My Alma Mater: Portrait of an Artist
By Felice Sherwin Polson, ’78 FAA
At first, keeping busy during the COVID-19 shutdown was a challenge for me. But I did a little soul searching and found myself thinking about my college years at the U of I. Before I knew it, I had rediscovered my love of painting.
My memories of Illinois center on two people: Susan Sensemann and Glen Bradshaw, MA ’50 FAA, the art and design professors who had the biggest impact on me as an artist.
I will never forget the beginning of my freshman year, taking Ms. Sensemann’s Drawing 1 class. On the first day, I felt nervous about being a new student from a small high school, starting at a big university. And on the second day, all I felt was shock—shock, because I arrived in our classroom at the Armory, only to find a nude male model! I had expected to draw a still life!
Thankfully, as the semester progressed, my nervousness (and shock!) melted away. Ms. Sensemann’s style put me at ease, and I was impressed by her knowledge and expertise. I not only enjoyed hearing her talk about art, but also loved the way she used complementary colors in her work. I made it a priority to see her paintings whenever she exhibited on campus, and to try some of her shading techniques in my own work.
Fast-forward to a few years later: I was a junior high art teacher, on a field trip at the Art Institute of Chicago with my eighth-graders, when a painting in a familiar style caught my eye. It was by Ms. Sensemann! I couldn’t believe it! She had achieved every painter’s ultimate goal—the Art Institute. I felt overjoyed for her and, of course, bragged to my students that she had been my professor.
Another professor I like to brag about is Glenn Bradshaw. He taught Figure Painting II during my senior year and gave me some advice that still rings true: have conviction in your work; paint on larger canvases; and closely study the work of other artists. Those suggestions started paying dividends right away, with my final project for the class, a self-portrait modeled after that of Max Beckmann.
I was delighted when that painting was selected for the senior exhibit in the Art + Design Building. I had wanted to be a painting major all along, but ended up in the “more practical” major of art education, at the urging of my father. As an art ed major, I didn’t expect to be included, so I felt very honored.
More than 40 years passed. I raised a family, taught art, and painted a few things here and there to decorate my house, but painting was not a big part of my life. But now, I am retired, my children are grown, and I am finally painting again—doing something that I feel I was born to do.
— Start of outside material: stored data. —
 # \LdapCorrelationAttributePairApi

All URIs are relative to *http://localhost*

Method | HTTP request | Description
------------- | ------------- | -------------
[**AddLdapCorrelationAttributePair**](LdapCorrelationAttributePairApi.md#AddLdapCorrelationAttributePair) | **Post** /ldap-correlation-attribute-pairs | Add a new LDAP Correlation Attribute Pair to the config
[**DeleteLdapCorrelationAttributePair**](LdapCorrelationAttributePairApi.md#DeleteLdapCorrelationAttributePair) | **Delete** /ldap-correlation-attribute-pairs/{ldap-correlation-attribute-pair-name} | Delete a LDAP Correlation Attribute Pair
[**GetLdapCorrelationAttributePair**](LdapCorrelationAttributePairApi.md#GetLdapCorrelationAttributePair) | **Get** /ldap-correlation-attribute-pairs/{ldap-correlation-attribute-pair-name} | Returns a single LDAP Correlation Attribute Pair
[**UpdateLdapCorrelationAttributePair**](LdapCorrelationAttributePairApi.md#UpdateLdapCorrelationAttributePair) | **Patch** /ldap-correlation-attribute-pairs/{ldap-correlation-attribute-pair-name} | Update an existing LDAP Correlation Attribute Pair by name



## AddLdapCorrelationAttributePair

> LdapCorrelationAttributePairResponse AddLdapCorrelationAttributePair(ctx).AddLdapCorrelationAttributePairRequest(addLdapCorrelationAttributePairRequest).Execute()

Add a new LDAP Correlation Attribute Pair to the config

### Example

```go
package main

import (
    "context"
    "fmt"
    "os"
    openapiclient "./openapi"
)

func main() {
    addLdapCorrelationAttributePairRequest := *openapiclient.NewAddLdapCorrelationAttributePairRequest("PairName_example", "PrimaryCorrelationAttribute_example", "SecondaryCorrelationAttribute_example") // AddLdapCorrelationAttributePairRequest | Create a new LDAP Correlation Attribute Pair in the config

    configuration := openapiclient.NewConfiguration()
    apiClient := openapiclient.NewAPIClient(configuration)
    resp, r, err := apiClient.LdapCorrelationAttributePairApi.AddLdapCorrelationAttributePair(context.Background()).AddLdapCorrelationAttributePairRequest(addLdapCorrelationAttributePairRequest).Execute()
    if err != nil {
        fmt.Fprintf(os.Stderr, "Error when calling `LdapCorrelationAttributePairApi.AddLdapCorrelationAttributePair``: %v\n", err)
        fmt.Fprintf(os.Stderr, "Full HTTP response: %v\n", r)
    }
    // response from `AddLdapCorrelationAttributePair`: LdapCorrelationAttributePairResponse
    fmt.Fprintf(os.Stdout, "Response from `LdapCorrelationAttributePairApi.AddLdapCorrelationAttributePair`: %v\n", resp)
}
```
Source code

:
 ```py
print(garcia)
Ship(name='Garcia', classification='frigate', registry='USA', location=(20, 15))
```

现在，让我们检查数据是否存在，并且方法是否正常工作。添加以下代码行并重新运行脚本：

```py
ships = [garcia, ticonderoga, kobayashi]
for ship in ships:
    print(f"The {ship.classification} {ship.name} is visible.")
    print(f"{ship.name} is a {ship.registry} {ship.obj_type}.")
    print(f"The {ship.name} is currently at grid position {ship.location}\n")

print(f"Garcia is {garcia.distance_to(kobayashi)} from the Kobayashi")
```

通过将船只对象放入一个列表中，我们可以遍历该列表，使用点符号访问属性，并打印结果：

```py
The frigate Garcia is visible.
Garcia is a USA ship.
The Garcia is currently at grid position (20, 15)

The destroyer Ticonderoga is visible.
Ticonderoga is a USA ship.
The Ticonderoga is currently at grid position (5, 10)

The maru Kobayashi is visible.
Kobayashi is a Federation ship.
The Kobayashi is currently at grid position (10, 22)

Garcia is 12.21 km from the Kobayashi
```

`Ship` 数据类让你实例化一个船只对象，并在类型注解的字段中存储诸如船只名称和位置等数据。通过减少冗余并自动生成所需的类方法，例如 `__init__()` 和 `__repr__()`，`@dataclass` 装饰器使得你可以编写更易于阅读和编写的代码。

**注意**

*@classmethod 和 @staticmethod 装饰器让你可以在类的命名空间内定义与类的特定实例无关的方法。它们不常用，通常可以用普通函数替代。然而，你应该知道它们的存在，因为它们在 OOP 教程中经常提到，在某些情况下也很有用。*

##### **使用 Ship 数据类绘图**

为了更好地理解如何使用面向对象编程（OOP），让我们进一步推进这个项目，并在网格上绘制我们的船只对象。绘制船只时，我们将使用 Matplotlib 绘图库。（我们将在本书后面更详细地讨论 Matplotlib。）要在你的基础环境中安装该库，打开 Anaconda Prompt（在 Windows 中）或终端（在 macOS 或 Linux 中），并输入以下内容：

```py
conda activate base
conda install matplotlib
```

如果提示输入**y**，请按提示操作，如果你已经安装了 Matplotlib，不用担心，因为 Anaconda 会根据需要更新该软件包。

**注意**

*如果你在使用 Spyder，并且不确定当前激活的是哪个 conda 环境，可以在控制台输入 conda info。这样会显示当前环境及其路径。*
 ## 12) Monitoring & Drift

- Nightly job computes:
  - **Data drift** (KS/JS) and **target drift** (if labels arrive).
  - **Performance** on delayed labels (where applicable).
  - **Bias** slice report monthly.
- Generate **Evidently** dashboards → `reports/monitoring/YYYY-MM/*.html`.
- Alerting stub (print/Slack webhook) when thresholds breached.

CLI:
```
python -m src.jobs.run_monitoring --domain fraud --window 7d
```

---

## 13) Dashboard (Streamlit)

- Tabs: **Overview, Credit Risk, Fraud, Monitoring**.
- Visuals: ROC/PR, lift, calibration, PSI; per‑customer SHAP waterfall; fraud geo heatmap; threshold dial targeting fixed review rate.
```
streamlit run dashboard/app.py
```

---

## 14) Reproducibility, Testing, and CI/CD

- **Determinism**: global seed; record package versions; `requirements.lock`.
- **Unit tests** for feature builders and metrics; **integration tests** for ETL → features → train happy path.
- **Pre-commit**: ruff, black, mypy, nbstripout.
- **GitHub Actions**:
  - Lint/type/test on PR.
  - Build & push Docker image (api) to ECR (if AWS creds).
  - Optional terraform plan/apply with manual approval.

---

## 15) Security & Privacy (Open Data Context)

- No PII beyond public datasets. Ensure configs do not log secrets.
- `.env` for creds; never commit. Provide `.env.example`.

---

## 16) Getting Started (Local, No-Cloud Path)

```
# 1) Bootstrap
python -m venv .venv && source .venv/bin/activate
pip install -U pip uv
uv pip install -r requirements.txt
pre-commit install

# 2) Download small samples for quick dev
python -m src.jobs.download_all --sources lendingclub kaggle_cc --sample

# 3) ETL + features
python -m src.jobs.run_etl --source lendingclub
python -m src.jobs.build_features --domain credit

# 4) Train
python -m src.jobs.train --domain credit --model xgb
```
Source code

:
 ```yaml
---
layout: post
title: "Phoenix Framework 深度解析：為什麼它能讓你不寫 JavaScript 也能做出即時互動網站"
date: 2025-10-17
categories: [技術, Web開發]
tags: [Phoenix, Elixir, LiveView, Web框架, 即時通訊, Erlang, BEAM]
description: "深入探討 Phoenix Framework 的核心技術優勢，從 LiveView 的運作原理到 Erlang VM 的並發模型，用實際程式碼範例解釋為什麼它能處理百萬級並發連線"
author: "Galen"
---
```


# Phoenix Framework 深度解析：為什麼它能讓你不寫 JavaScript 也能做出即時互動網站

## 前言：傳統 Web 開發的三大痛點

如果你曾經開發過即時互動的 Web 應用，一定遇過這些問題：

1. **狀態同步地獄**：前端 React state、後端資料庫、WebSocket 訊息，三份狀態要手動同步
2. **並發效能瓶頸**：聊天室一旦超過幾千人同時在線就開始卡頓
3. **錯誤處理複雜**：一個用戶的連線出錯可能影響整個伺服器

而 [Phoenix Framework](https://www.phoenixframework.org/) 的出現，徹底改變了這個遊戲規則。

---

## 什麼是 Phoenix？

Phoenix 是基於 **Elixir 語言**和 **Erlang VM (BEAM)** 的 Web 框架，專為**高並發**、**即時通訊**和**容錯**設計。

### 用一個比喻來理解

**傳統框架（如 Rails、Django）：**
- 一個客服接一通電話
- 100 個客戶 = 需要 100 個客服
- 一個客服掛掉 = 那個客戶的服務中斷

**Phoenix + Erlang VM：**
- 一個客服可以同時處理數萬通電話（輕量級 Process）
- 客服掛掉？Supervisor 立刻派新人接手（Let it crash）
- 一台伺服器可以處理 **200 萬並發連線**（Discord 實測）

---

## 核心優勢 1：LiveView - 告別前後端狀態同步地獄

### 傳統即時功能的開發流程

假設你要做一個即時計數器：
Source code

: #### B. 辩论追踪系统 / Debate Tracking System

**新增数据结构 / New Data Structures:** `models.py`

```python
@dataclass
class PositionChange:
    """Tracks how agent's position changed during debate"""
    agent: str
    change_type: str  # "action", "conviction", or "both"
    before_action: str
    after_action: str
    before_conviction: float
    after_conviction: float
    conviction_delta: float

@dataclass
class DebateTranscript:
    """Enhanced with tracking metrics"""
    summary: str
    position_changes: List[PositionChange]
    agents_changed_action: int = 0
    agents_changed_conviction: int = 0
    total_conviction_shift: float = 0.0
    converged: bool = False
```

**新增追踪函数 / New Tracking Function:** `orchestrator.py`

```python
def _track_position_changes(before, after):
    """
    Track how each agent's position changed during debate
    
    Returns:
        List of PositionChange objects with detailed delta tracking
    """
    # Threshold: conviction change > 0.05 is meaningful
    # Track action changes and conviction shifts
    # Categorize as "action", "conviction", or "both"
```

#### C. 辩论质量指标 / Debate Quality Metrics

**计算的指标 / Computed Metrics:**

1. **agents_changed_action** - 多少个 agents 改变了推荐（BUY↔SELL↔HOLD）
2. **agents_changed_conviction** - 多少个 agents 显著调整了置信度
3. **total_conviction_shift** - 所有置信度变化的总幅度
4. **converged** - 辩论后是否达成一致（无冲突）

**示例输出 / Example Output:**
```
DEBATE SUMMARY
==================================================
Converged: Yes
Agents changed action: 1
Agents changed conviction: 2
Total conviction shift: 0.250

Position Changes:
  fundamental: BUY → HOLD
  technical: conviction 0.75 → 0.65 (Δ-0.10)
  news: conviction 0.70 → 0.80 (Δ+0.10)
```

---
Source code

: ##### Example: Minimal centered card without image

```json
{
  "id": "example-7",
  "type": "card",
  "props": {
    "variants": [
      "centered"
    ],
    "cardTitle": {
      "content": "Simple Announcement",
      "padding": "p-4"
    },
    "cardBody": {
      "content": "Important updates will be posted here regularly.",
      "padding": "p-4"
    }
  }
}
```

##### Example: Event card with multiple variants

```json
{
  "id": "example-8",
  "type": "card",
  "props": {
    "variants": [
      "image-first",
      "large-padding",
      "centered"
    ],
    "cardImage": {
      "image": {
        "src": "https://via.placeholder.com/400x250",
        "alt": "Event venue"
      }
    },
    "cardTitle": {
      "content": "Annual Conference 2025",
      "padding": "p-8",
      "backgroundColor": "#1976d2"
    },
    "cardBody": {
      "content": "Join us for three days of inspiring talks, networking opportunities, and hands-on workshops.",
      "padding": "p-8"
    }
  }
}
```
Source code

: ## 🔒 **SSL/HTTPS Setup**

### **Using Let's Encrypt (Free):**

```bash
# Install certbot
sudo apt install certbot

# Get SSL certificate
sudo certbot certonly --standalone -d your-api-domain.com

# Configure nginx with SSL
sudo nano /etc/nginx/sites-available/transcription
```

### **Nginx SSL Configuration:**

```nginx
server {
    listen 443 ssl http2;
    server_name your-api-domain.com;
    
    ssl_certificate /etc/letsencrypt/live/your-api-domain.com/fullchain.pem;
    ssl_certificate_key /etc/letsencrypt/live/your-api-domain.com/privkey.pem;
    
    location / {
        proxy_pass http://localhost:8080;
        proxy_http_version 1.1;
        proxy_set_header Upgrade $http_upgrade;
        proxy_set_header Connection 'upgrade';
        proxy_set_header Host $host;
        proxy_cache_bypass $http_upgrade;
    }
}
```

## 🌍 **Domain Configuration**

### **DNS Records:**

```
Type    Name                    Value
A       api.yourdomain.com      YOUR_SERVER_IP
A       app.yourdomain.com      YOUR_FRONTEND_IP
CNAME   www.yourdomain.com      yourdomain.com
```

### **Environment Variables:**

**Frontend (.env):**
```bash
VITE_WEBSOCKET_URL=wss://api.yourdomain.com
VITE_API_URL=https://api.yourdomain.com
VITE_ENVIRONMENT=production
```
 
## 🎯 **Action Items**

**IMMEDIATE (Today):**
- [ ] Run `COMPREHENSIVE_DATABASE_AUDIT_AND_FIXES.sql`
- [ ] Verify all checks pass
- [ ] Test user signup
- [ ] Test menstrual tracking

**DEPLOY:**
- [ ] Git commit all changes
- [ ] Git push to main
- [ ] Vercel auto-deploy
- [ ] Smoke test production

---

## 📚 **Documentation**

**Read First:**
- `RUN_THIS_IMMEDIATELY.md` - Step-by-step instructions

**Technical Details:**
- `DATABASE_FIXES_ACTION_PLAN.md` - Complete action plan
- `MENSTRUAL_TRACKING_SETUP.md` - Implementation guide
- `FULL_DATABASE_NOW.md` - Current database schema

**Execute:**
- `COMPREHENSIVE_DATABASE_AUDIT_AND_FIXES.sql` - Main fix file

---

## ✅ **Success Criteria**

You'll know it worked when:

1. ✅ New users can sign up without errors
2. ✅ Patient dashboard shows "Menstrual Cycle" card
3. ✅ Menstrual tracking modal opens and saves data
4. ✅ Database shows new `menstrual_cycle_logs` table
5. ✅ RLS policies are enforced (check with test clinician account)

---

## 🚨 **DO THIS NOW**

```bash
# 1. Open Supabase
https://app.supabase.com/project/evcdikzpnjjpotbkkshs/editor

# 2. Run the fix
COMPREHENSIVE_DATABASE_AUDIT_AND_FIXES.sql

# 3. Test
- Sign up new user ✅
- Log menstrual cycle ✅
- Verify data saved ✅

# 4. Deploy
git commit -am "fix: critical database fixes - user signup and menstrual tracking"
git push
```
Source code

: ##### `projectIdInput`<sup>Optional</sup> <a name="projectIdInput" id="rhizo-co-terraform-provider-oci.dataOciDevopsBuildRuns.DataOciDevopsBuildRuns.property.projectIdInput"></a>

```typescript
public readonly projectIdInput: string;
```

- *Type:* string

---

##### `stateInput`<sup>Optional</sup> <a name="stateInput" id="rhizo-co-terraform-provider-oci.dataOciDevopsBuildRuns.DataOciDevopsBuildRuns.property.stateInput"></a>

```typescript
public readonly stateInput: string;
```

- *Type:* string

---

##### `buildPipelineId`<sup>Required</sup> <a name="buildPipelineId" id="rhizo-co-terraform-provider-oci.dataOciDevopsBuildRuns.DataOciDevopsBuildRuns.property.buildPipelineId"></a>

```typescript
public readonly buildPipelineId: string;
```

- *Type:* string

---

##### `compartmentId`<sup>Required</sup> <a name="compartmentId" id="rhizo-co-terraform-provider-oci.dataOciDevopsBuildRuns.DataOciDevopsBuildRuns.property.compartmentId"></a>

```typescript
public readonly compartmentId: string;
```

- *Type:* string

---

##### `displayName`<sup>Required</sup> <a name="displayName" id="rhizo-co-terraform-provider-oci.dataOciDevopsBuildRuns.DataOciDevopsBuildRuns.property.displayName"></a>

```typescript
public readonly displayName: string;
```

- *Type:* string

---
Fortunately, all the lessons I learned at the U of I have stayed with me, and I am proof that it’s never too late to be all that you can be! —Edited by Ryan A. Ross
Felice Sherwin Polson spent her entire 34-year career in Des Plaines [Ill.] School District 62, teaching junior high art and grades K–2. Now retired to Arizona, she enjoys hiking and painting in her new environment and living in her age 55-plus active community, which she describes as “the senior version of college.”